[Collection entries]

****************************************

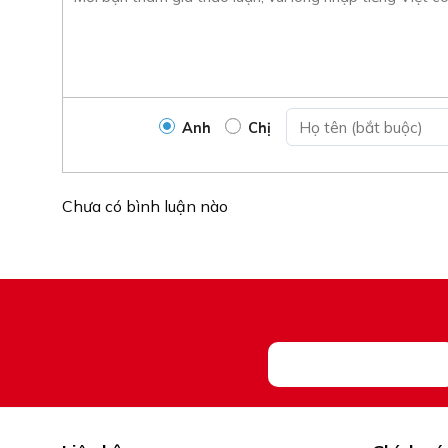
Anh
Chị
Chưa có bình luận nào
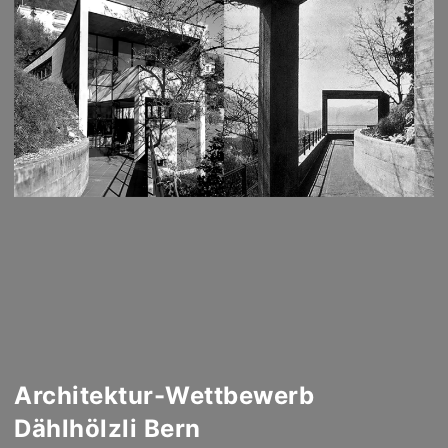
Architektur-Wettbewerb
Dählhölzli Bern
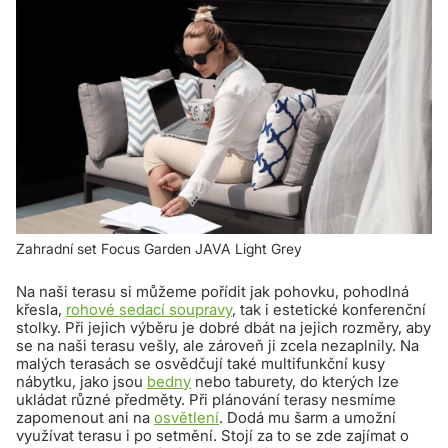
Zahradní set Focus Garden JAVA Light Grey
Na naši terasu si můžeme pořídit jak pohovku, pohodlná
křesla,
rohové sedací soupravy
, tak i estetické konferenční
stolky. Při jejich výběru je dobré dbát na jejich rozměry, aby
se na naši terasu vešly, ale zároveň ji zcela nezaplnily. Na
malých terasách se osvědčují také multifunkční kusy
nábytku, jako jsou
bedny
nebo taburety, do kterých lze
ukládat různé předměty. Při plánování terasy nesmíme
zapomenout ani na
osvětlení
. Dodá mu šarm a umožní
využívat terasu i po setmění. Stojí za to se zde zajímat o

****************************************

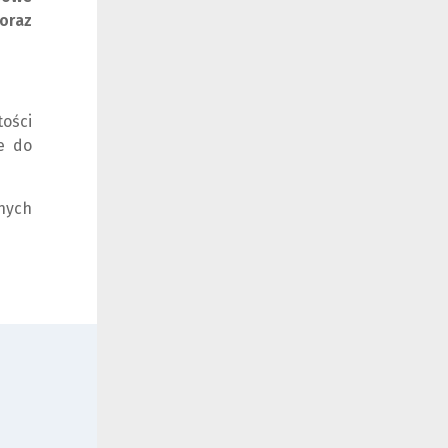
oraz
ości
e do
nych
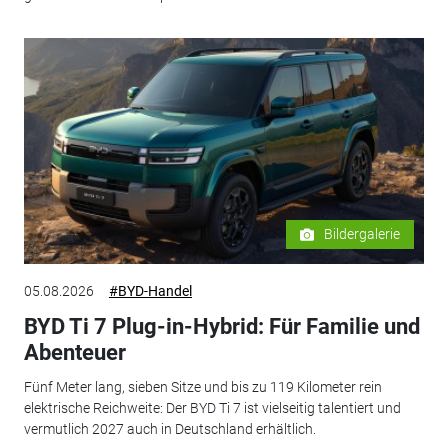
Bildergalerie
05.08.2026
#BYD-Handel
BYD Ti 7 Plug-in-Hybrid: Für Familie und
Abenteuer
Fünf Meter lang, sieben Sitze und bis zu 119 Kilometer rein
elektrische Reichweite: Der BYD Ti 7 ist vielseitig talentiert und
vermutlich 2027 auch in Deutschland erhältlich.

****************************************

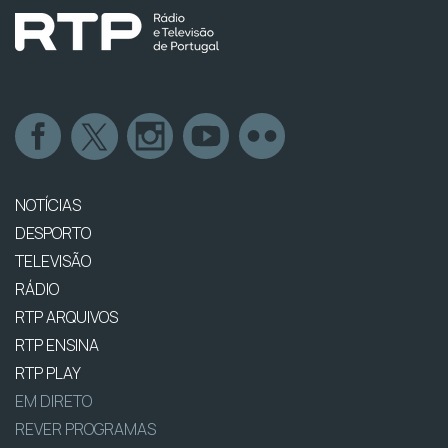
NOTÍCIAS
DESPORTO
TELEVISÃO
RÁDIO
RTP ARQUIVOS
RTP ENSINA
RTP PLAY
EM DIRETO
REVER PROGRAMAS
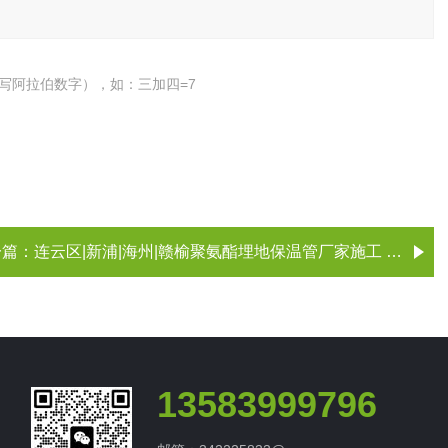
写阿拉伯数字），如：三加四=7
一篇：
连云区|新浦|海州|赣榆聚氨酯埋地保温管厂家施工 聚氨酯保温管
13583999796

****************************************

Could you reproduce exactly the lines of the entries above, from the one with "i estetické konferenční" through the one with "využívat terasu i", and nothing else?

Response box
, tak i estetické konferenční
stolky. Při jejich výběru je dobré dbát na jejich rozměry, aby
se na naši terasu vešly, ale zároveň ji zcela nezaplnily. Na
malých terasách se osvědčují také multifunkční kusy
nábytku, jako jsou
bedny
nebo taburety, do kterých lze
ukládat různé předměty. Při plánování terasy nesmíme
zapomenout ani na
osvětlení
. Dodá mu šarm a umožní
využívat terasu i po setmění. Stojí za to se zde zajímat o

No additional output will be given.